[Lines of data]
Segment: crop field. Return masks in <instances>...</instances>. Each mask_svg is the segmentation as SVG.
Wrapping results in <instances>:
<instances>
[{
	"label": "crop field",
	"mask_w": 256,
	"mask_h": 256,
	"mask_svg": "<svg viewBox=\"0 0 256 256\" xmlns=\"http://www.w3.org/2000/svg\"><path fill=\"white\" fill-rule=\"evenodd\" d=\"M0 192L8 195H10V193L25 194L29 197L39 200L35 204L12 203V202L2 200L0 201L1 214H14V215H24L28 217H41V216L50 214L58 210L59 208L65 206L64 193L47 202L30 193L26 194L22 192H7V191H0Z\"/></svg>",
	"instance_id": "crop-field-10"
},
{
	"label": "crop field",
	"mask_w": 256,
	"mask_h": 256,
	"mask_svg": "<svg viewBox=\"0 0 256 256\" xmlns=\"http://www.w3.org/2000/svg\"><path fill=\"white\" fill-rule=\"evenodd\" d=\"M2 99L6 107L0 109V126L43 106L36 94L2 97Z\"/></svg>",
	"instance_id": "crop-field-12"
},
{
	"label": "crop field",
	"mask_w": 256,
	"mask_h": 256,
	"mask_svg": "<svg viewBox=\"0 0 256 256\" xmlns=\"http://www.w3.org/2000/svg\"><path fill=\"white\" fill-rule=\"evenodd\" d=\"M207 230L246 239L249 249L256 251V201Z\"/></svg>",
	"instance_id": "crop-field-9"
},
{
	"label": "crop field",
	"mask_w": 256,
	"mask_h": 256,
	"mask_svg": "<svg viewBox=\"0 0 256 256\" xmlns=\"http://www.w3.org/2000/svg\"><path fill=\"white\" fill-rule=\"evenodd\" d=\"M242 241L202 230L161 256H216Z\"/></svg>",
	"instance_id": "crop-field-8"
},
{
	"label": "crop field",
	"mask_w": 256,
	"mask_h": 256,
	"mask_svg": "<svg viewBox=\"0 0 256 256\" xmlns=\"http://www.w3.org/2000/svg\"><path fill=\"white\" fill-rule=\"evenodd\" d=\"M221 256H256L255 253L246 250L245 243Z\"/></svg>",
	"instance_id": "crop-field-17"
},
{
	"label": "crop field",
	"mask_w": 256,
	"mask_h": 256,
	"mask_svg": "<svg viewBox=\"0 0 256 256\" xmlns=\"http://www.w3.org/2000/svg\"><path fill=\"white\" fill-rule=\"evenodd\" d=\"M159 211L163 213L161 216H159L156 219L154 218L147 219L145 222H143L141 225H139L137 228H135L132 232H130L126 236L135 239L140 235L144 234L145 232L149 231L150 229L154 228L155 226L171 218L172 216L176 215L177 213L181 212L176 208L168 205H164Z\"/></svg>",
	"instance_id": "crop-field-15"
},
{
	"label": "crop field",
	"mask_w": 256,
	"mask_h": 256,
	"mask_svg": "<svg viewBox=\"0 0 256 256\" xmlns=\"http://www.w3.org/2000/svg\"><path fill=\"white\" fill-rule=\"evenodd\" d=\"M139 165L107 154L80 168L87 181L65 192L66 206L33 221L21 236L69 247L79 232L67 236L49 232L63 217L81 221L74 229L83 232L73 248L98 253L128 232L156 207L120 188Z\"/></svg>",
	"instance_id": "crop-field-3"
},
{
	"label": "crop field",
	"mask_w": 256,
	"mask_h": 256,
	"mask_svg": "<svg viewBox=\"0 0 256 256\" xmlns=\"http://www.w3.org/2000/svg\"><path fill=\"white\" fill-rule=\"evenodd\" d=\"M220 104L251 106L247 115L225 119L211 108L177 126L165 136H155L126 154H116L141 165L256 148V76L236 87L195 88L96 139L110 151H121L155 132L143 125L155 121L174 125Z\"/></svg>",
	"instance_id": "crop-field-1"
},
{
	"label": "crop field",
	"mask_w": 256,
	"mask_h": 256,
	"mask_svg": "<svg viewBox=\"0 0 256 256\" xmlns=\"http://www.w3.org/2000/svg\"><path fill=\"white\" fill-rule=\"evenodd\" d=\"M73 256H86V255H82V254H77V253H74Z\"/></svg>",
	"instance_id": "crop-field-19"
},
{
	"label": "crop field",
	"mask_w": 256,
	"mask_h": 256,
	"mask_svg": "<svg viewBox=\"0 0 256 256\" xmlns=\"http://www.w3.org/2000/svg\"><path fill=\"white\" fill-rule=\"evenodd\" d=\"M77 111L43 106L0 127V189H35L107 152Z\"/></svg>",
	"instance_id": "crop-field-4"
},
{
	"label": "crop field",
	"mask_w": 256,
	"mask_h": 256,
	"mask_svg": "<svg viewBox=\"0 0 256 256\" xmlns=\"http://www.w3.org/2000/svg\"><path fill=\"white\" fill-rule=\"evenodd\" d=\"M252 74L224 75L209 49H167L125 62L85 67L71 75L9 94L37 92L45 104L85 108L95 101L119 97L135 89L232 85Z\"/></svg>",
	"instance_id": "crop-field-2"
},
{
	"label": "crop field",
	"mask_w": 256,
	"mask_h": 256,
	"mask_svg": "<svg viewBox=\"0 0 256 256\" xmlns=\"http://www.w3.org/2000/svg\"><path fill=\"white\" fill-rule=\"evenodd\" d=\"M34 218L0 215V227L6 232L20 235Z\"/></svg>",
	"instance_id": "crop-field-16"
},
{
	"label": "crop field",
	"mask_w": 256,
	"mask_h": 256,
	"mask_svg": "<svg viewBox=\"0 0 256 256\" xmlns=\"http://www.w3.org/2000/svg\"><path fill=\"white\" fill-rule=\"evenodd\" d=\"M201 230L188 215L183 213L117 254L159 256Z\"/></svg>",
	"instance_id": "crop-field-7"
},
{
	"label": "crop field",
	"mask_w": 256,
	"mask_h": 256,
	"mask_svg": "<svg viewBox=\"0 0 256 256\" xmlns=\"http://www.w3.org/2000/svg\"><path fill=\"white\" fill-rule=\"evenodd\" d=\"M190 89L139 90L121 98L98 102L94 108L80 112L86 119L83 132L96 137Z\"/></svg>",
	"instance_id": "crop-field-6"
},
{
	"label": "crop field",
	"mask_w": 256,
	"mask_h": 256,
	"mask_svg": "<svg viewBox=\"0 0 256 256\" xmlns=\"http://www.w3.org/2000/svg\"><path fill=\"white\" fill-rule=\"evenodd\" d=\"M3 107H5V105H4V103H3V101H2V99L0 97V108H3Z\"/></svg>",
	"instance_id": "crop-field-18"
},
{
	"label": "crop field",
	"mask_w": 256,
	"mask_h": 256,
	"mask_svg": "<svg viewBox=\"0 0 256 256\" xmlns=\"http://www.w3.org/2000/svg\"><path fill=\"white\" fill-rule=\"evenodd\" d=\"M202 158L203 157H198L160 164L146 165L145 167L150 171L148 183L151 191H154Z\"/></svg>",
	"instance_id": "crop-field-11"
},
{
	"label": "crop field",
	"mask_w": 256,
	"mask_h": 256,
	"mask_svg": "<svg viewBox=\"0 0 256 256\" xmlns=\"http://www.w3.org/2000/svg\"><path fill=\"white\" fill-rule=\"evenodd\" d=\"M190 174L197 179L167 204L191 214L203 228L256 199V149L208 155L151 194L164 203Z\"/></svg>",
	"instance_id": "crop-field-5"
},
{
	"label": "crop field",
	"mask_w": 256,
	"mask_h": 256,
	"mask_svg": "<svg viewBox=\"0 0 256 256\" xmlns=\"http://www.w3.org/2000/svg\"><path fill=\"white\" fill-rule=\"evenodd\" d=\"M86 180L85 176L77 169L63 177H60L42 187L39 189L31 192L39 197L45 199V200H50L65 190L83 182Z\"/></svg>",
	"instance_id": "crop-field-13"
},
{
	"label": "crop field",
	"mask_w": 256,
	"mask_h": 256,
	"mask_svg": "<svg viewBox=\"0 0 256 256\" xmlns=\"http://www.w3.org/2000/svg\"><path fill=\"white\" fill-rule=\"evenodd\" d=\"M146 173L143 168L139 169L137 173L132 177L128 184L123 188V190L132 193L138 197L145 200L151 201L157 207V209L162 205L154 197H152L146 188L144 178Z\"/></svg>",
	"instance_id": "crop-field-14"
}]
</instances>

SET TASK: Pull out each line in the entries above that contains the string "instances" and copy those lines.

THE RESULT:
Segment: crop field. Return masks in <instances>...</instances>. Each mask_svg is the segmentation as SVG.
Wrapping results in <instances>:
<instances>
</instances>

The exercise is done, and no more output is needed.